Su temprana denuncia del machismo fue otro ejemplo de su lucidez. En 1866, Mill presentó en el parlamento una moción en apoyo al sufragio femenino, que Inglaterra recién aprobaría en 1918. En 1869 publicó El sometimiento de la mujer, libro en el que Elizabeth Cady Stanton, pionera del feminismo estadounidense, encontró al primer hombre “capaz de ver y de sentir todos los sutiles matices y grados de los agravios hechos a la mujer”. Lo mismo pensó en Chile una jovencísima Martina Barros Borgoño, que lo tradujo al castellano apenas tres años después de su publicación inglesa.

Pero en un registro más amplio, quizás el mensaje más sensible que Mill le remite al liberalismo actual –y Squella se asegura de transmitirlo− sería este: si se va a pecar de ingenuidad, es mejor hacerlo en el intento de resolver las contradicciones que dándolas por superadas (o por insuperables, que no es lo mismo pero adormece igual).

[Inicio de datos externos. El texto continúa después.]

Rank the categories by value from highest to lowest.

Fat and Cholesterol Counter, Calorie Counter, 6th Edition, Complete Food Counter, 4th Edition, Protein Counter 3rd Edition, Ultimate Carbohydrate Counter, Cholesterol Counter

Y que la sensatez de los medios, entonces, no es tal si clausura el debate sobre los fines. Lo expresó con soltura John Morley, otro liberal inglés, cuando admiró en Mill: “Esa síntesis entre la ciencia estricta y la aspiración infinita”.

Lo difícil es ponerle nombre a esa aspiración cuando la palabra felicidad, como reclama Squella, “viene siendo manoseada por multitudes de psicólogos, publicistas, políticos y encuestadores”. Encuestas que, con los aspavientos del caso, anuncian siempre lo mismo: la mayoría de las personas se declaran satisfechas con su vida personal. Lo cierto es que Mill, aquí menos conciliador, se encargó de distinguir entre felicidad y satisfacción: “Es mejor ser un ser humano insatisfecho que un cerdo satisfecho”, sentenció.

Y él mismo pagó caras sus insatisfacciones. A partir de los 20 años sufrió de ocasionales pero profundos estados depresivos. Recurrió siempre a la misma terapia: seguir trabajando, aun a la luz del sinsentido. Fiel a la neurosis del saber, aprovechó de sacar lecciones. La felicidad, descubrió, no puede alcanzarse haciendo de ella un fin inmediato. Preocuparse de los demás, no tanto de uno mismo, y darse espacio para cultivar la pasividad interior, el ocio improductivo, eran dos condiciones necesarias para calibrar emoción y tranquilidad, la más virtuosa tensión entre contrarios: “Poseyendo mucha tranquilidad, muchos encuentran que pueden conformarse con muy poco placer. Con mucha emoción, muchos pueden tolerar una considerable cantidad de dolor”.

 

John Stuart Mill. Un disidente liberal, Agustín Squella, Ediciones UDP, 2018, 249 páginas, $19.000.